> **EXERCISE SET**
A - In the contract excerpt below, list the actions that Section 6.06 says may not be done orally to the Agreement or any of its terms.
B - Carry the contract excerpt below further by writing what comes after its last section, on counterparts.

> **EXTRACT TO READ**
- - - - - - -
SECTION 6.06 Change, etc. Neither this Agreement nor any term,
condition, representation, warranty, covenant, or agreement hereof may be
changed, waived, discharged or terminated orally, but only by an instrument in
writing by the party against whom such change, waiver, discharge or termination
is sought.
SECTION 6.07 Terms Binding. All of the terms, conditions,
stipulations, warranties, representations, and covenants of this Agreement shall
apply to and be binding upon, and shall inure to the benefit of, the parties
hereto and each of their respective heirs, personal representatives, successors
and assigns.
-10-
SECTION 6.08 Gender, etc. Whenever used herein, the singular
number shall include the plural, the plural the singular, and the use of the
masculine, feminine, or neuter gender shall include all genders.
SECTION 6.09 Headings. The section and subsection headings in
this Agreement are for convenience of reference only and shall not limit or
otherwise affect any of the terms hereof.
SECTION 6.10 Governing Law. This Agreement and all
transactions contemplated hereby, including without limitation, the Note and
Stock, shall be deemed to be made under, and shall be governed by, the internal
laws of the State of Maryland, without regard to the conflicts of law principles
of such State.
SECTION 6.11 Consent to Jurisdiction; Service of Process. Each
party hereto agrees and consents that any action or proceeding arising out of or
brought to enforce the provisions of this Agreement may be brought in any
appropriate court in the State of Maryland or in any other court having
jurisdiction over the subject matter.
SECTION 6.12 Waiver of Jury Trial. The Purchaser and the
Company each waive all right to a trial by jury in any suit, action, or
proceeding under, arising out of, or relating to this Agreement, any of the Loan
Documents or any transactions contemplated thereby.
SECTION 6.13 Further Assurances and Corrective Instruments.
The parties hereto agree that they will, from time to time, execute and deliver,
or cause to be executed and delivered, such supplements hereto and such further
instruments as may reasonably be required for carrying out the intention of the
parties to, or facilitating the performance of, this Agreement.
SECTION 6.14 Illegality. If fulfillment of any provision
hereof or any transaction related hereto or to the other Loan Documents at the
time performance of such provisions shall be due shall involve transcending the
limit of validity prescribed by law, then, ipso facto, the obligation to be
fulfilled shall be reduced to the limit of such validity; and if any clause or
provision herein contained operates or would prospectively operate to invalidate
this Agreement in whole or in part, then such clause or provision only shall be
void, as though not herein contained, and the remainder of this Agreement shall
remain operative and in full force and effect; provided, however, that, if any
such provision pertains to the repayment of the Company's obligations hereunder,
the occurrence of any such invalidity shall constitute an Event of Default.
-11-
SECTION 6.15 Entire Agreement. This Agreement and the other
Loan Documents constitute the entire agreement of the parties with respect to
the subject matter thereof; the Loan Documents may not be modified or amended
except in writing.
SECTION 6.16 Counterparts. This Agreement may be executed in
two or more counterparts, each of which shall be deemed an original, but all of
which together shall constitute one and the same instrument.
- - - - - - -
> **INFORMATION SUPPLIED**
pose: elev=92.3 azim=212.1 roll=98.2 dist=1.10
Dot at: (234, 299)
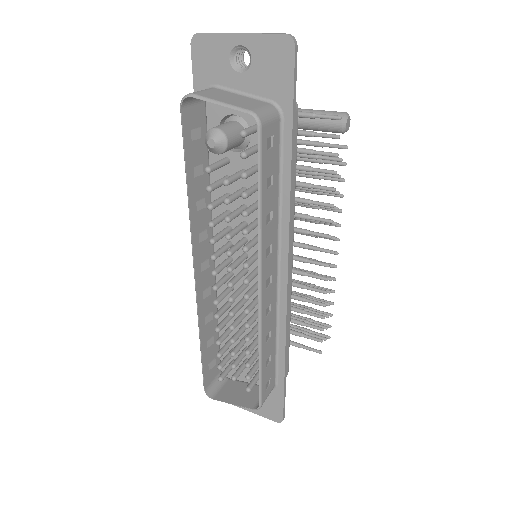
- - - - - - -
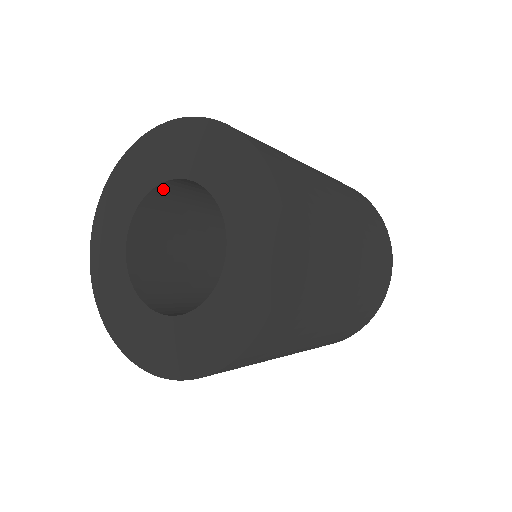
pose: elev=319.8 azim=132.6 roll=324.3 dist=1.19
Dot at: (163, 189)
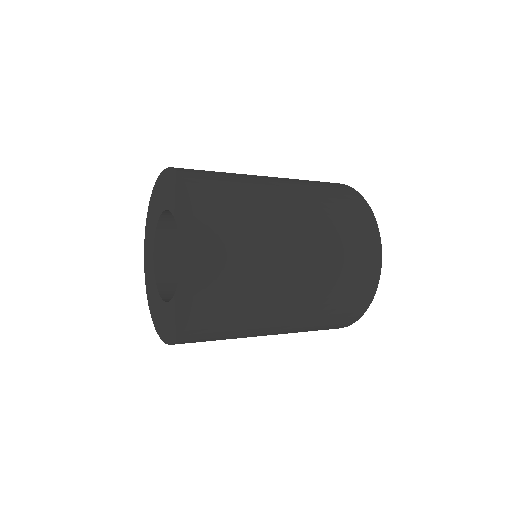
- - - - - - -
> **RESULTS BY TASK**
A -
changed
waived
discharged
terminated

B -
SECTION 6.17 Indemnification by Purchaser The Purchaser shall
indemnify, hold harmless, and defend the Company and its officers, directors,
affiliates, agents and employees with respect to any and all loss, damage,
expense, claim, action or liability incurred or to which any of the same may be
subject as a result of the breach or untruth of any of the representations and
warranties of the Purchaser contained in this Agreement.
ARTICLE VII
REGISTRATION RIGHTS
SECTION 7.1 Piggy-Back Registration.
7.1.1. Purchaser's Option.
7.1.1.1. Following the initial public
offering by the Company of any of its securities and until the second
anniversary of the date of this Agreement, if the Company proposes to file a
registration statement under the Securities Act with respect to an offering
by the Company for its own account of any class of security of the Company then
the Company shall in each case give written notice of such proposed filing to
the Purchaser at least thirty (30) days before the anticipated filing date,
and such notice shall offer the Purchaser the opportunity to include in
such registration statement such number of Registrable Securities (i.e.,
capital stock of the Company purchased by the Purchaser hereunder and owned
by the Purchaser) as the Purchaser may request. The Company shall use its best
efforts to cause the managing underwriter or underwriters of a proposed
underwritten offering to permit the Purchaser to include such securities
in such offering on the same terms and conditions as the securities of the
Company included therein.
7.1.1.2. Notwithstanding the foregoing,
if the managing underwriter or underwriters of such proposed underwritten
offering determine in good faith that the total amount of securities which the
Purchaser, the Company and any other persons or entities intend to include in
such offering is sufficiently large to
-12-
materially and adversely affect the success of such offering (including, without
limitation, by a significant and adverse decrease in the proposed offering
price) then the amount of securities to be offered shall be reduced pro rata
with other sellers in the offering to the extent necessary to reduce the total
amount of securities to be included in such offering to the amount recommended
by such managing underwriter or underwriters.
7.1.1.3 In the event the Purchaser elects
to include Registrable Securities in a registration under this Section
7.1, the Company need not include Registrable Securities in the
registration statement in response to the Purchaser's request if the
Company can find a purchaser, upon terms and conditions acceptable to the
Purchaser, for the aggregate principal amount of the Registrable Securities
proposed by the Purchaser to be registered; if the purchase and sale of the
Registrable Securities proposed by the Purchaser to be registered is not
completed within sixty (60) days, the Company shall not be relieved of its
obligations under this Section 7.1.
7.1.2. Payment of Registration Expenses. The
Company will pay all Registration Expenses in connection with any
registration described in this Section 7.1 except for the Purchaser's pro
rata share of any underwriter's discount for any registration in which the
Purchaser participates.
7.1.3. Exception from Registration.
Notwithstanding the provisions of this Section 7.1, the Company shall have no
obligation to include any Registrable Securities in any registration filed by
the Company if the registration form to be used by the Company pursuant to the
Securities Act is Form S-8 or another form which cannot be used for the public
sale of Registrable Securities.
7.1.4. Availability of Rule 144. Notwithstanding
anything contained herein to the contrary, the registration rights set
forth in this Section 7.1 shall not be available to any Registrable Securities
that are freely transferable pursuant to Rule 144(k) of the SEC under the
Securities Act.
SECTION 7.2 Registration Procedures.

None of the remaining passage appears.